Dan, alasan pokok yang ketiga adalah faktor internal, yaitu gelembung anggaran subsidi BBM yang nyaris ‘pecah’.
Pemenerintah sepertinya sedang memikul beban subsidi BBM yang nyaris melampuai batas. Pasalnya, saat ini pemerintah harus membayarkan hingga Rp 502 triliun untuk memberikan subsidi BBM dan kompensasi energi bagi masyarakat.
Jika subsidi BBM bisa dipangkas, maka akan dana tersedia untuk menguatkan sektor pendidikan dan kesehatan, membangun infastruktur dan industri sehingga dapat memacu pertumbuhan ekonomi, sekaligus memperluas lapangan pekerjaan.
Hari-hari belakangan ini niat pemerintah menaikkan harga BBM subsidi menjadi sorotan warga. Mereka menilai hal itu akan berdampak pada daya beli rumah tangga atau indeks harga konsumen (IHK), yang pada giliranya dapat melemahkan kondisi perekonomian nasional.
Apalagi masyarakat bawah, selama beberapa bulan terakhir sudah mengalami lonjakan harga bahan pangan karena berbagai alasan.

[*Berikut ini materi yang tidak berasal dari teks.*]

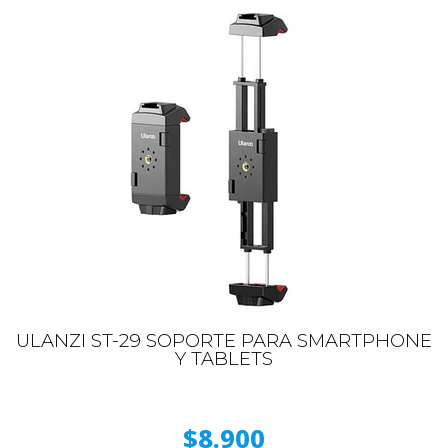
ULANZI ST-29 SOPORTE PARA SMARTPHONE
Y TABLETS
$8.900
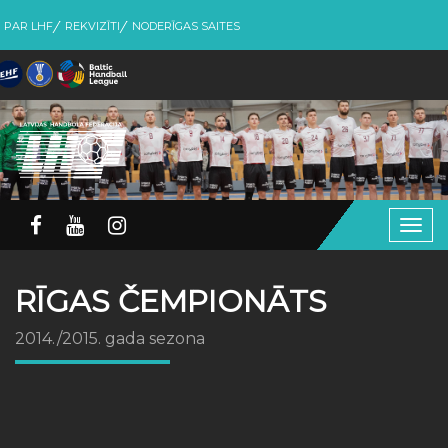
PAR LHF
REKVIZĪTI
NODERĪGAS SAITES
Togg
navig
RĪGAS ČEMPIONĀTS
2014./2015. gada sezona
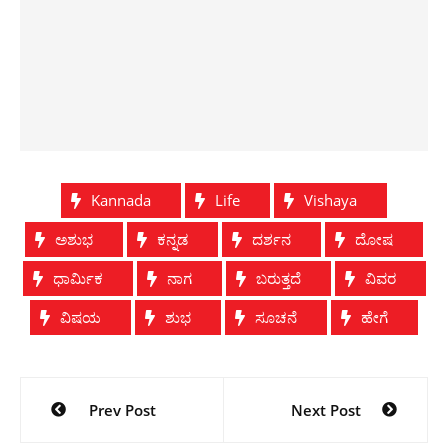
Kannada
Life
Vishaya
ಅಶುಭ
ಕನ್ನಡ
ದರ್ಶನ
ದೋಷ
ಧಾರ್ಮಿಕ
ನಾಗ
ಬರುತ್ತದೆ
‌‌‌‌‌‌‌‌‌‌ವಿವರ
ವಿಷಯ
ಶುಭ
ಸೂಚನೆ
ಹೇಗೆ
Post
Prev Post
Next Post
navigation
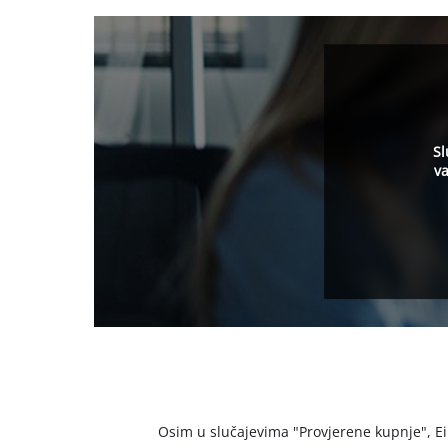
Sl
va
Osim u slučajevima "Provjerene kupnje", Einh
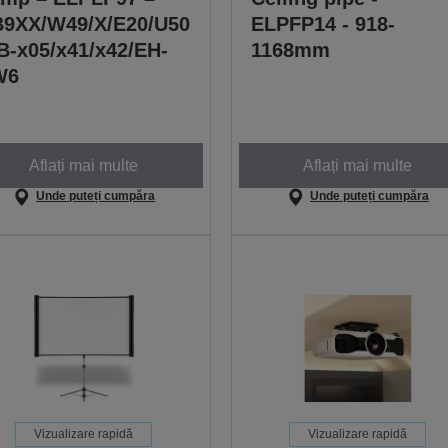
9XX/W49/X/E20/U50
ELPFP14 - 918-
B-x05/x41/x42/EH-
1168mm
W6
Aflați mai multe
Aflați mai multe
Unde puteți cumpăra
Unde puteți cumpăra
Vizualizare rapidă
Vizualizare rapidă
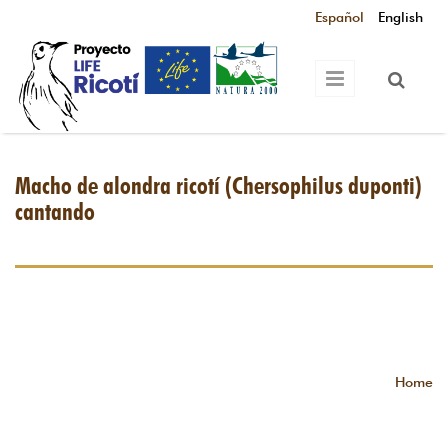
Skip to main content
Español
English
Macho de alondra ricotí (Chersophilus duponti)
cantando
Home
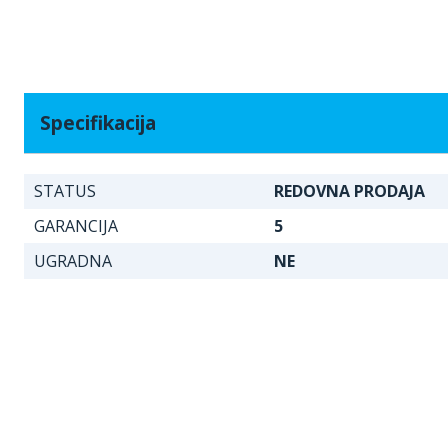
Specifikacija
STATUS
REDOVNA PRODAJA
GARANCIJA
5
UGRADNA
NE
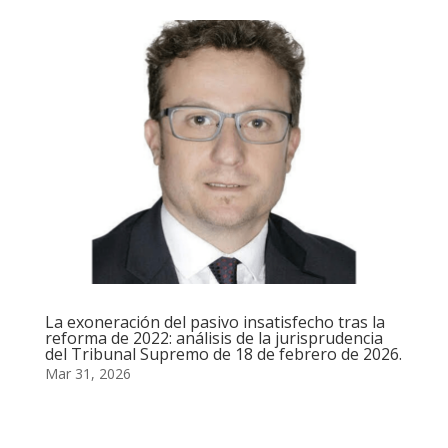
La exoneración del pasivo insatisfecho tras la
reforma de 2022: análisis de la jurisprudencia
del Tribunal Supremo de 18 de febrero de 2026.
Mar 31, 2026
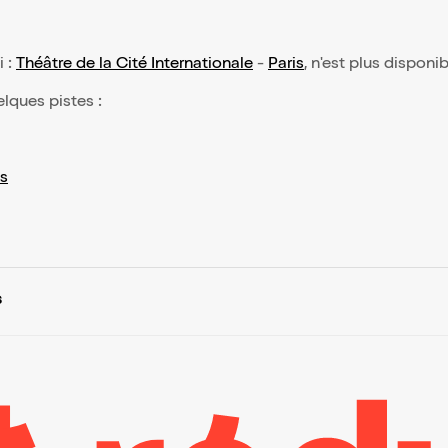
i :
Théâtre de la Cité Internationale
-
Paris
, n'est plus disponi
elques pistes :
s
s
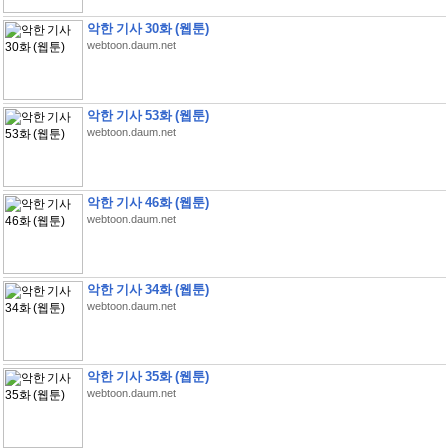
악한 기사 30화 (웹툰)
webtoon.daum.net
악한 기사 53화 (웹툰)
webtoon.daum.net
악한 기사 46화 (웹툰)
webtoon.daum.net
악한 기사 34화 (웹툰)
webtoon.daum.net
악한 기사 35화 (웹툰)
webtoon.daum.net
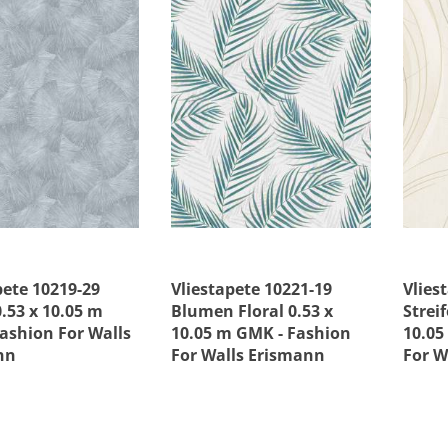
e
Material
s
Versandkostenfre
pete 10219-29
Vliestapete 10221-19
Vlies
0.53 x 10.05 m
Blumen Floral 0.53 x
Strei
ashion For Walls
10.05 m GMK - Fashion
10.05
nn
For Walls Erismann
For W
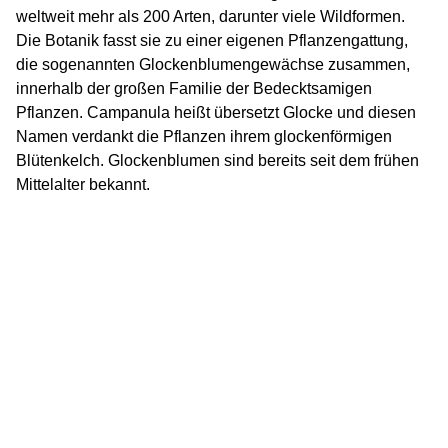
weltweit mehr als 200 Arten, darunter viele Wildformen.
Die Botanik fasst sie zu einer eigenen Pflanzengattung,
die sogenannten Glockenblumengewächse zusammen,
innerhalb der großen Familie der Bedecktsamigen
Pflanzen. Campanula heißt übersetzt Glocke und diesen
Namen verdankt die Pflanzen ihrem glockenförmigen
Blütenkelch. Glockenblumen sind bereits seit dem frühen
Mittelalter bekannt.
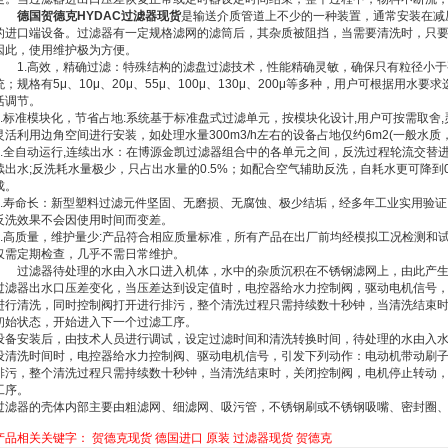
德国贺德克HYDAC过滤器现货
是输送介质管道上不少的一种装置，通常安装在减压
的进口端设备。过滤器有一定规格滤网的滤筒后，其杂质被阻挡，当需要清洗时，只
因此，使用维护极为方便。
1.高效，精确过滤：特殊结构的滤盘过滤技术，性能精确灵敏，确保只有粒径小于
统；规格有5μ、10μ、20μ、55μ、100μ、130μ、200μ等多种，用户可根据用
活调节。
2.标准模块化，节省占地:系统基于标准盘式过滤单元，按模块化设计,用户可按需取舍
灵活利用边角空间进行安装，如处理水量300m3/h左右的设备占地仅约6m2(一般水质，
3.全自动运行,连续出水：在博源金凯过滤器组合中的各单元之间，反洗过程轮流交替
续出水;反洗耗水量极少，只占出水量的0.5%；如配合空气辅助反洗，自耗水更可降到
成。
4.寿命长：新型塑料过滤元件坚固、无磨损、无腐蚀、极少结垢，经多年工业实用验证
反洗效果不会因使用时间而变差。
5.高质量，维护量少:产品符合相应质量标准，所有产品在出厂前均经模拟工况检测和试
仅需定期检查，几乎不需日常维护。
过滤器待处理的水由入水口进入机体，水中的杂质沉积在不锈钢滤网上，由此产生
过滤器出水口压差变化，当压差达到设定值时，电控器给水力控制阀，驱动电机信号
进行清洗，同时控制阀打开进行排污，整个清洗过程只需持续数十秒钟，当清洗结束
初始状态，开始进入下一个过滤工序。
设备安装后，由技术人员进行调试，设定过滤时间和清洗转换时间，待处理的水由入
设清洗时间时，电控器给水力控制阀、驱动电机信号，引发下列动作：电动机带动刷
排污，整个清洗过程只需持续数十秒钟，当清洗结束时，关闭控制阀，电机停止转动
工序。
过滤器的壳体内部主要由粗滤网、细滤网、吸污管，不锈钢刷或不锈钢吸嘴、密封圈
产品相关关键字：
贺德克现货
德国进口
原装
过滤器现货
贺德克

Per Juli 2022, misalnya, inflasi bahan pangan hampir menyentuh 11 persen.
Bahkan, sejumlah ekonom memprediksi andaikata harga Pertalite juga ikut naik maka kelas menengah akan mengurangi belanja konsumtif.
Padahal, selama semester pertama 2022, konsumsi rumah tangga tercatat sebagai motor pertumbuhan ekonomi.
Dampak lanjutannya adalah permintaan di sektor industri manufaktur bisa terpuruk dan serapan tenaga kerja bisa terganggu.
Dengan asumsi seperti di atas, sejumlah ekonom mengatakan bahwa kenaikan harga BBM berpotensi menjerumuskan Indonesia ke dalam bahaya stagflasi.
Ekonom yang tergabung dalam tim Investiopedia menyebut stagflasi sebagai siklus ekonomi ditandai dengan pertumbuhan yang lambat dan tingkat pengangguran tinggi disertai dengan inflasi melesat naik.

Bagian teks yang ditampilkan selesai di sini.